◆ Directive A:
In the Lidl signboard post, what did the writer pick up to check that the sign was Lidl's?
◆ Directive B:
Please reproduce, word for word, everything in the Lidl signboard post from "This in itself" down to "red at night).".

◆ Passage shown:
■ ■ ■ ■ ■ ■ ■
A Lidl signboard
By Karthik Thrikkadeeri in Notebooks
August 10, 2020
The other day, I was sitting at my desk as usual and occasionally looking out from my seventh-storey window onto the midday cityscape, when something suddenly caught my eye.
It was something located around two-thirds of the way between me and the horizon. I immediately recognised it to be some sort of a signboard, seemingly hoisted proudly above its neighbours and towered over only by a handful of nearby communist apartment buildings. Following this, it took hardly a moment for me to guess—from the vague yellow circle with a dark border that was visible to me—that it was the signboard of the supermarket chain, Lidl.
This in itself is nothing extraordinary, but I was surprised at how sure I was of my guess. I quickly picked up my binoculars and saw that it was indeed Lidl. However, I also saw a Burger King sign right beside it, as well as one of Budějovický Budvar a little ways away, two or three times bigger (and which usually lights up in neon red at night).
Now, keep in mind that the city of České Budějovice lies in a basin and is spread mostly across a plain, and hence is very flat. So the signboard I saw seemed incredibly far away. Also keep in mind that I have never been to Lidl, and have only seen the logo here and there. I wanted to find out how far exactly it was, so I managed to locate the one in question out of the three in the city, and measured the aerial distance to my position.
■ ■ ■ ■ ■ ■ ■
◆ Dataset section:
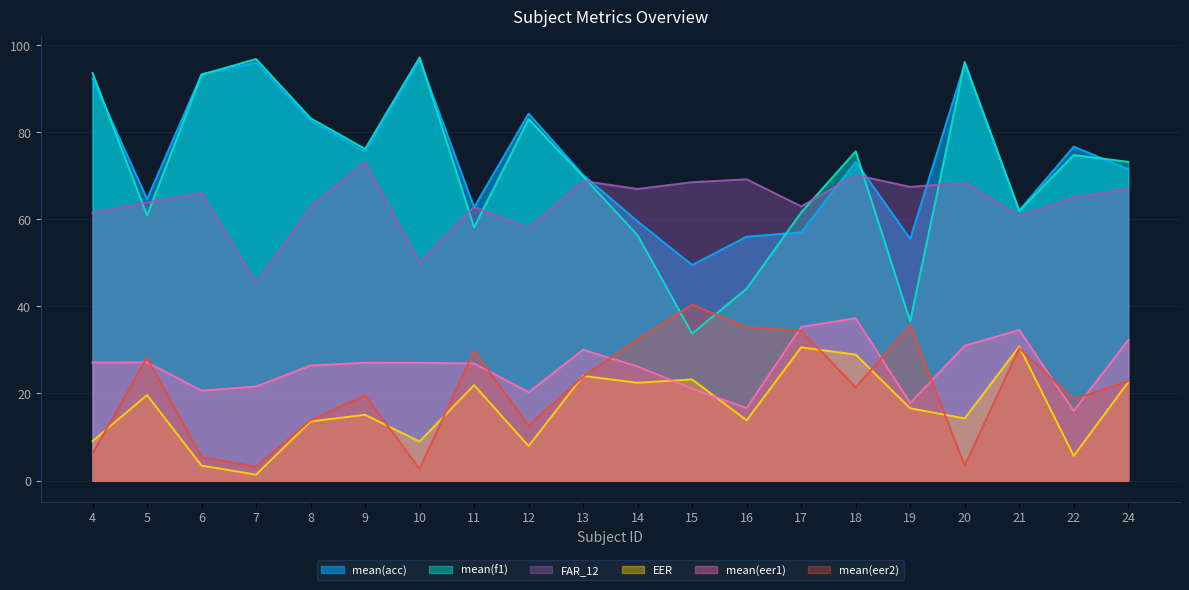

True or false: FAR_12 has a value of 60.7 at 21.

True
■ ■ ■ ■ ■ ■ ■
◆ Exercise response A:
Binoculars.

◆ Exercise response B:
This in itself is nothing extraordinary, but I was surprised at how sure I was of my guess. I quickly picked up my binoculars and saw that it was indeed Lidl. However, I also saw a Burger King sign right beside it, as well as one of Budějovický Budvar a little ways away, two or three times bigger (and which usually lights up in neon red at night).